I have lived here since I was nine years old. Gone are some of our local favorite gems like Pixie Town, the Luau and the five-cent ice cream scoop at Thrifty drug store, but what remains is still the charm and unique beauty of our city.

How were you able to help the city move forward during such a challenging new retail environment?

Beverly Hills was built on vision and out-of-the-box thinking. As I saw the changing retail realities, I created, along with our business partners (The Conference and Visitors Bureau, Chamber of Commerce and Rodeo Drive Committee), our Bold Beverly Hills Program, which provided vibrant and fun experiential opportunities throughout our city. We saw a tremendous increase in residents and visitors enjoying our restaurants and shops like never before.

What’s the story behind the historic parking code changes you spearheaded?
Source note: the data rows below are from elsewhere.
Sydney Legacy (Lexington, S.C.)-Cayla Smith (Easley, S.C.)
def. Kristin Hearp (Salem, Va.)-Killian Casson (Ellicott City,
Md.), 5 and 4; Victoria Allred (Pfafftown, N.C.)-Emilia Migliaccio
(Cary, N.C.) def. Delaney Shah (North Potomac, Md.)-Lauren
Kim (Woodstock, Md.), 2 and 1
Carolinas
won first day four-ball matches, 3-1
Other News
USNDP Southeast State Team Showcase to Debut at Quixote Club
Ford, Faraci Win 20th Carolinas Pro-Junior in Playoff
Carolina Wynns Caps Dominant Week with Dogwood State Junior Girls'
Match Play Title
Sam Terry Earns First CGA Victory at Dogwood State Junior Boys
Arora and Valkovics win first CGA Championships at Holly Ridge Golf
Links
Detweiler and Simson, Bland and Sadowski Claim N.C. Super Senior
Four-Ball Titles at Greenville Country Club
The existing parking codes had been in our books for well over 40 years. Times have changed with the realities of ride-share options and people using their own cars less to get around. Our guidelines were outdated and didn't reflect the current environment we live in, which was also making it difficult for new restaurants to open in our city because the code requirements made it impossible to do so. I am happy that within 24 hours of our new parking changes, a few fabulous restaurants signed leases to open in our city. It is all very exciting!

Looking forward, what is your vision for the future of Beverly Hills?

I have 20/20 vision for this next decade! I do believe these next four years will determine the future of Beverly Hills for generations to come. There are wonderful opportunities ahead. We have a subway coming, a changing and evolving retail environment that needs to be nurtured and creatively thought through; we must keep our schools, places of worship and community safe; and there are housing needs that must be addressed.

You inspire many. Who has been your biggest influence?

My mother was a holocaust survivor who escaped the Auschwitz death camp. Her motto that she instilled in me every day of her life was to “never give up” … never, ever, EVER give up! I carry that with me every day. I have that belief in me. I imagine that is where my sense that anything can be done comes from.

What advice would you give women who want to be impactful in their own communities?

That’s easy: “Never give up!” Approach everyone with an open heart and open mind. Start with “yes,” and figure out “how” together … and get it done. Trust me, it can and will get done.

What’s next for Lili Bosse? What can we expect from you in 2020?

I am hopeful to serve my beloved community for another four years. I love our city with every fiber of my being and look forward to the brightest of possibilities that we will share together. It is a vision of heart and hope … and I am all in!